Thursday, February 21, 2008

NFLPA Says NFL is Colluding

Last November, the NFLPA launched an investigation into whether the NFL’s decision to lower the debt ceiling of its 32 clubs constitutes collusion to reduce competition for players or players’ salaries (which I previously posted on the blog). In October, NFL owners voted to lower the debt ceiling (how much money a team can borrow) by $30 million, which reduces the debt ceiling to $120 million from $150 million, and to cut $1 billion of league and team debt over the next three years. This morning, Street & Smith's SportsBusiness Daily reports that the NFLPA plans to announce later today that it is has asked Special Master Stephen Burbank to overturn the NFL’s decision last fall to lower teams’ debt cap, which the the union contends is designed to dry up the cash teams need to spend on players' salaries, charging that the league violated the anti-collusion provisions of the CBA.

The league takes the position that reducing the debt cap was essentially a "business decision" in light of the current turmoil in the economy. As I noted in my November post, the NFLPA takes the position that lowering the debt ceiling could have a chilling effect on team spending for players because clubs frequently finance player compensation and signing bonuses with debt. Essentially, the union views the debt limitation as a restriction on free agency.
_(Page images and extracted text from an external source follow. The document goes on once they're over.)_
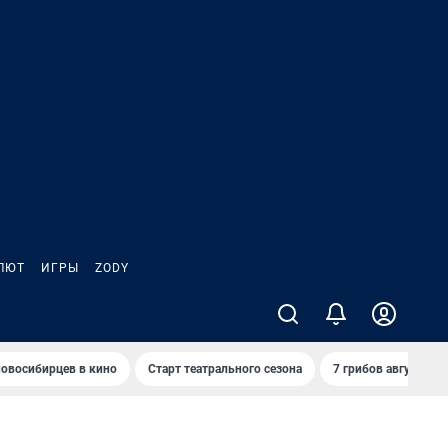
ЛЮТ
ИГРЫ
ZODY
овосибирцев в кино
Старт театрального сезона
7 грибов августа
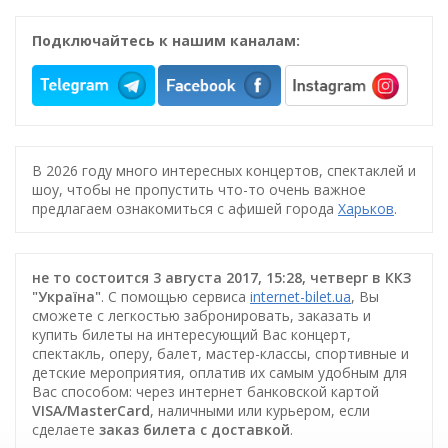
Подключайтесь к нашим каналам:
В 2026 году много интересных концертов, спектаклей и
шоу, чтобы не пропустить что-то очень важное
предлагаем ознакомиться с афишей города
Харьков
.
не то состоится 3 августа 2017, 15:28, четверг в ККЗ
"Україна"
. С помощью сервиса
internet-bilet.ua
, Вы
сможете с легкостью забронировать, заказать и
купить билеты на интересующий Вас концерт,
спектакль, оперу, балет, мастер-классы, спортивные и
детские мероприятия, оплатив их самым удобным для
Вас способом: через интернет банковской картой
VISA/MasterCard
, наличными или курьером, если
сделаете
заказ билета c доставкой
.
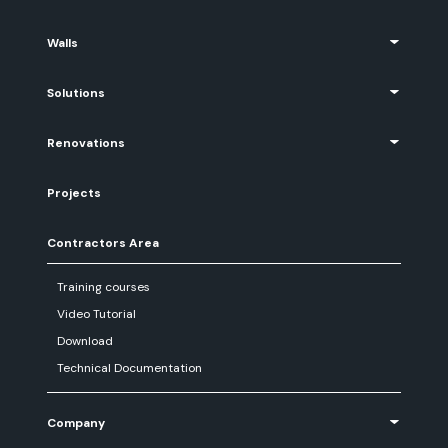
Walls
Solutions
Renovations
Projects
Contractors Area
Training courses
Video Tutorial
Download
Technical Documentation
Company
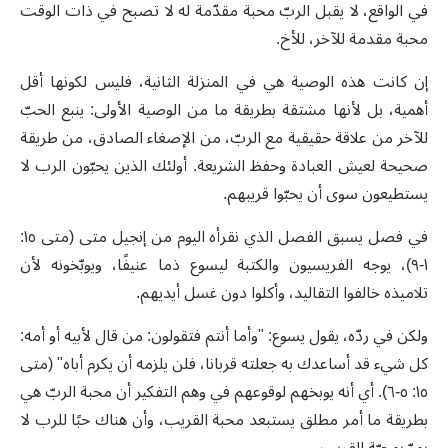
في الواقع، لا يقبل الربّ محبة مقدّمة له لا تصبح في ذات الوقت
محبة مقدمة للآخر، للأخ.
إن كانت هذه الوصية هي في المنزلة الثانية، فليس لكونها أقل
أهمية، بل لأنها مشتقة بطريقة ما من الوصية الأولى: ينبع الحبّ
للآخر من علاقة حقيقية مع الربّ، من الإصغاء الصادق، من طريقة
صحيحة لعيش العبادة وحفظ الشريعة. أولئك الذين يحبّون الرب لا
يستطيعون سوى أن يحبّوا قريبهم.
في فصل يسبق الفصل الذي نقرأه اليوم من إنجيل متى (متى ١٥:
١-٩)، يوجه الفريسيون والكتبة ليسوع ذما عنيفًا، ويوبّخونه لأن
تلاميذه خالفوا التقاليد، وأكلوا دون غسل أيديهم.
ولكن في ردّه، يقول يسوع: "وأما أنتم فتقولون: من قال لأبيه أو أمه:
كل شيء قد أساعدك به جعلته قربانا، فلن يلزمه أن يكرم أباه" (متى
١٥: ٥-٦). أي أنه يوبخهم لوقوعهم في وهم التفكير أن محبة الربّ هي
بطريقة ما أمر مطلق يستبعد محبة القريب، وأن هناك حبًا للرب لا
يمرّ بمحبّة القريب.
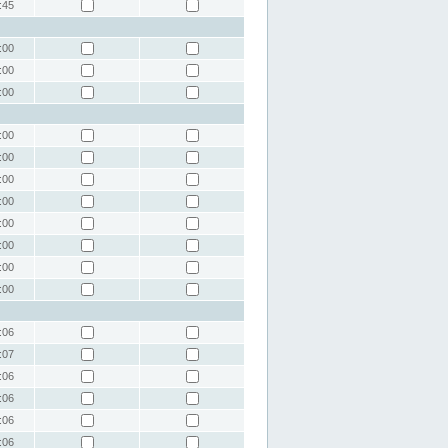
:45
:00
:00
:00
:00
:00
:00
:00
:00
:00
:00
:00
:06
:07
:06
:06
:06
:06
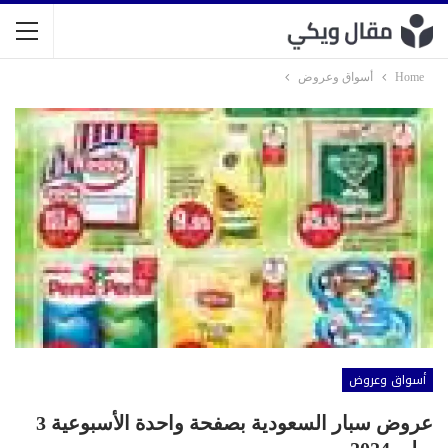
Home
أسواق وعروض
أسواق وعروض
عروض سبار السعودية بصفحة واحدة الأسبوعية 3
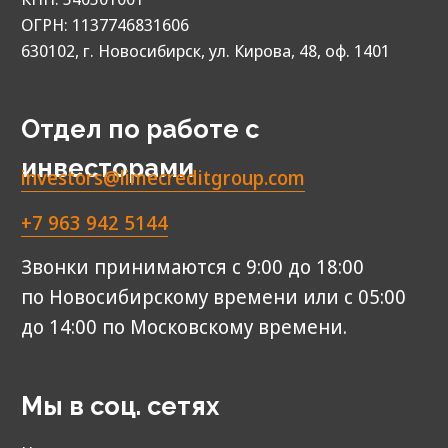
© 2013‑2026. Все права защищены
МФК «Лайм‑Займ» (ООО)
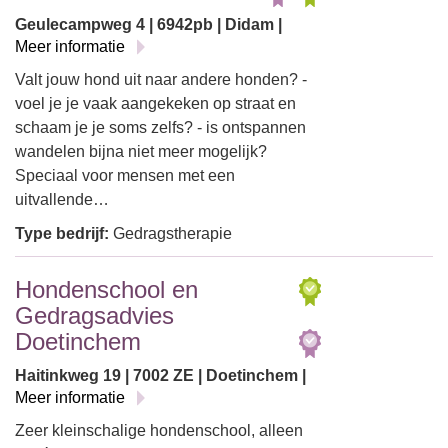
Geulecampweg 4 | 6942pb | Didam |
Meer informatie
Valt jouw hond uit naar andere honden? -
voel je je vaak aangekeken op straat en
schaam je je soms zelfs? - is ontspannen
wandelen bijna niet meer mogelijk?
Speciaal voor mensen met een
uitvallende…
Type bedrijf:
Gedragstherapie
Hondenschool en
Gedragsadvies
Doetinchem
Haitinkweg 19 | 7002 ZE | Doetinchem |
Meer informatie
Zeer kleinschalige hondenschool, alleen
The NFLPA has two very strong claims in support of its position. First, the union can argue that imposing the debt limitation constitutes a breach of the anti-collusion provision in the CBA. The anti-collusion provision, which essentially prohibits the teams from acting in concert with each other with respect to the players' exercise of their free agency rights, is a necessary prerequisite in order for free agency to work properly (i.e. player salaries determined by an uninhibited free market). There is precedent that collusion does not require a "common agreement" among teams to suppress player salaries. Therefore, if, as a result of the agreement among the teams to lower the debt ceiling, teams are not able or willing to spend as much on salaries as they otherwise would in the absence of such an agreement, then the agreement violates the anti-collusion provision.

The second argument the union can make here is what I mentioned in the comments within my November post. It can be argued that lowering the debt cap constitutes a mandatory subject of collective bargaining that must be negotiated with the union and can't be unilaterally implemented by the league. Based on precedent interpreting what constitutes "wages" for purposes of mandatory subjects of collective bargaining, I don't see how the NLRB or any court could conclude that lowering the debt cap does not impact players' wages. But even if it's a permissive subject, then the league could be exposed to an antitrust lawsuit here. As a side note, MLB negotiated, and agreed to, its debt service rules with the MLBPA.